Sunday, June 10

Week 362 - “The 2 and 8 Club” (Extended Version) = Non-S&P 100 Companies In The Russell 1000 Index

Situation: The risk of loss from owning small-capitalization stocks vs. large-capitalization stocks is material, i.e., greater than 5%. Stocks in the S&P 100 Index are safest to own, given that those are required to have actively-traded Put and Call options on the CBOE (Chicago Board Option Exchange), and are usually followed by at least a dozen analysts. Large companies also have the advantage of multiple product lines, one of which is likely to do well in a recession. This same lack of uncertainty makes their stocks boring to own, even though a number of S&P 100 stocks are statistically more likely to weather a Bear Market than the S&P 500 Index (see Column M in any of our Tables). Index investing is even more boring and predictable. 
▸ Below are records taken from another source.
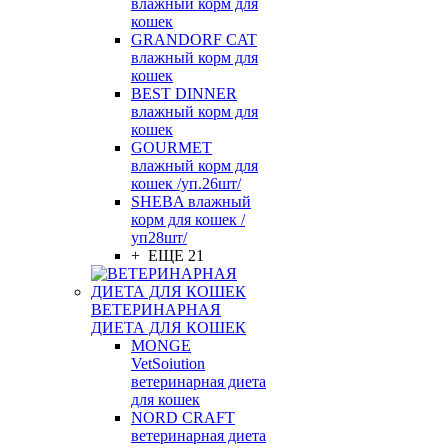
влажный корм для
кошек
GRANDORF CAT
влажный корм для
кошек
BEST DINNER
влажный корм для
кошек
GOURMET
влажный корм для
кошек /уп.26шт/
SHEBA влажный
корм для кошек /
уп28шт/
+ ЕЩЕ 21
ВЕТЕРИНАРНАЯ
ДИЕТА ДЛЯ КОШЕК
MONGE
VetSoiution
ветеринарная диета
для кошек
NORD CRAFT
ветеринарная диета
You’re left trying to find a winner among the other 900 companies of The Russell 1000 Index. A sign that you’ve selected well for your investment occurs when you find that company highlighted in a Wall Street Journal article. Our blog for this week tries to help you do exactly that. We’ve already found a handy way to identify trendy S&P 500 companies, which we call “The 2 and 8 Club” (see Week 348). And, we published an Extended Version (see Week 350) that takes you through promising companies in The Barron’s 500 List

Caveat Emptor:The 2 and 8 Club” focuses exclusively on companies in The Russell 1000 Index that have historically paid an above-market dividend and are judged (by The Financial Times) likely to continue doing so. That means they’re bond-like, and attract investors because of the near-certainty that they will continue to pay a good and growing dividend. The downside of this benefit is that price appreciation will flatten and decline in a rising interest rate environment, just as bond prices do. Why? Because of competition from newly-issued bonds that pay a higher rate of interest and have less risk of default. 
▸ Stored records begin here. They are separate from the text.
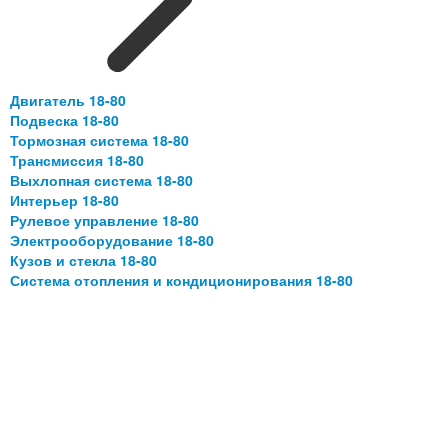
Двигатель 18-80
Подвеска 18-80
Тормозная система 18-80
Трансмиссия 18-80
Выхлопная система 18-80
Интерьер 18-80
Рулевое управление 18-80
Электрооборудование 18-80
Кузов и стекла 18-80
Система отопления и кондиционирования 18-80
Mission: This week we double-down and identify putative winners in The Russell 1000 Index.

Execution: see Table.

Administration: Rules for membership in “The 2 and 8 Club”: 
   1) The company is listed on the FTSE High Dividend Yield Index (US), which contains the ~400 highest-yielding companies in the Russell 1000 Index. Those are companies that have historically paid an above-market dividend (usually ~2%) without reducing that payout in periods of market stress.
   2) The company has raised its regular quarterly dividend at least 8%/yr over the past 5 years.
   3) The company’s bonds carry an S&P Rating of at least BBB+.
   4) The company’s stock carries an S&P Rating of at least B+/M.
   5) The company’s end-of-week stock price has been analyzed quantitatively by using the BMW Method for the past 16 years.
   6) The company is graded annually as to cash flow trends and revenue growth by the editors of Barron’s.
   7) The company is required to be a Dividend Achiever, to offset the risk of loss of carried by these companies because of being less well capitalized than those in the S&P 100 Index.
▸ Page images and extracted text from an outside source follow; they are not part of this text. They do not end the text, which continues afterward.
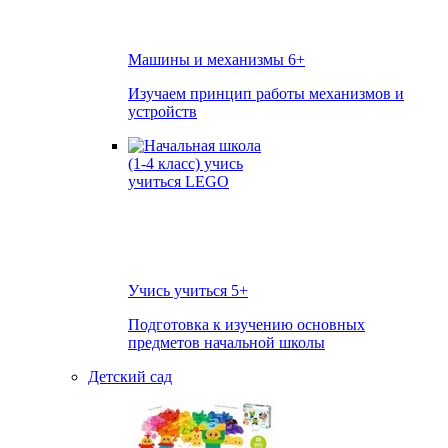
Машины и механизмы
6+
Изучаем принцип работы механизмов и
устройств
Учись учиться
5+
Подготовка к изучению основных
предметов начальной школы
Детский сад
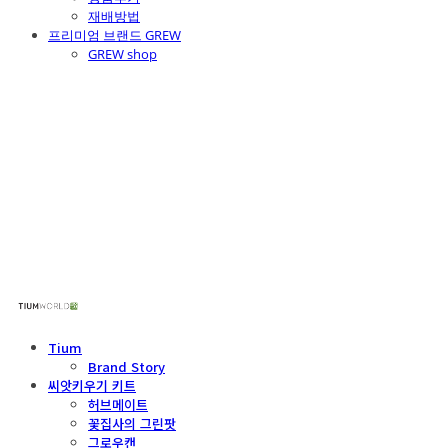
재배방법
프리미엄 브랜드 GREW
GREW shop
주식회사 틔움세상
Tium
Brand Story
씨앗키우기 키트
허브메이트
꽃집사의 그린팟
그로우캔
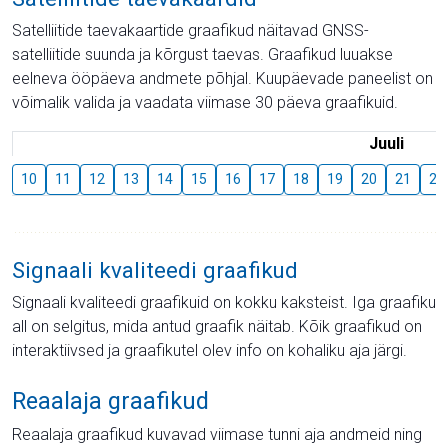
Satelliitide taevakaartide graafikud näitavad GNSS-
satelliitide suunda ja kõrgust taevas. Graafikud luuakse
eelneva ööpäeva andmete põhjal. Kuupäevade paneelist on
võimalik valida ja vaadata viimase 30 päeva graafikuid.
Juuli
10
11
12
13
14
15
16
17
18
19
20
21
22
Signaali kvaliteedi graafikud
Signaali kvaliteedi graafikuid on kokku kaksteist. Iga graafiku
all on selgitus, mida antud graafik näitab. Kõik graafikud on
interaktiivsed ja graafikutel olev info on kohaliku aja järgi.
Reaalaja graafikud
Reaalaja graafikud kuvavad viimase tunni aja andmeid ning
Bottom Line: Of the 7 companies in this week’s Table, only two are reasonably safe bets: The Travelers (TRV) and WEC Energy (WEC). In other words, their risk of loss in the next Bear Market is lower than that for investors in the Dow Jones Industrial Average ETF (DIA) (see Column M of the Table). So, why not simply buy shares of DIA instead of gambling on one of the other 5 companies? After all, DIA has an ~2% dividend yield and grows its dividend ~8%/yr. Answer: You’re a speculator and think you can do better than settle for the 7-8% long-term Total Return/Yr you’d realize from owning shares of DIA.

Risk Rating: 7 (where 10-Yr US Treasury Notes = 1, S&P 500 Index = 5, and gold bullion = 10)

Full Disclosure: I own shares of The Travelers (TRV) and Cummins (CMI).